The only desktop to have real meaningful large-ish/professional usability testing is Gnome. And that is only a couple times.

The first time was financed by Sun Microsystems in 2001 for Gnome 1.x and the result was Gnome 2.

The second time was financed by Novell around 2005 or so for their attempt to compete with Microsoft with Novell Linux Desktop. Unfortunately for them the real beneficiary of the improvements that results from their work was Canonical's Ubuntu.

Since then there have been numerous smaller/informal/ad-hoc attempts for both KDE and Gnome.

The results of all of this, of course, is that many "Linux users" believe that Gnome is the result of a conspiracy between IBM, Redhat, and maybe even Microsoft to "destroy the Linux desktop".

So that is fun.

The real success story, from what I can tell, is Blender.

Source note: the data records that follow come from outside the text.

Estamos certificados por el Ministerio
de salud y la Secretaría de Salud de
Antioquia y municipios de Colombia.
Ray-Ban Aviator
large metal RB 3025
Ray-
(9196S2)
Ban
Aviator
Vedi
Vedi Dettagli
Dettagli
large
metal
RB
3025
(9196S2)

They successfully revamped their user interface without a huge budget. Although it was still financed somewhat by some EU initiative, IIRC. They accomplished this by getting developers sat down next in a big room to actual 3D artists working together to produce a animated feature.

By physically placing users next to devs and having them work together, likely with a great deal of humility and openness, they managed to transform their UI into something that was actually decent.

This is probably a model that can be duplicated by other open source developers, although finding the right type of technical users not experienced in using said software willing to participate is going to always be a major challenge.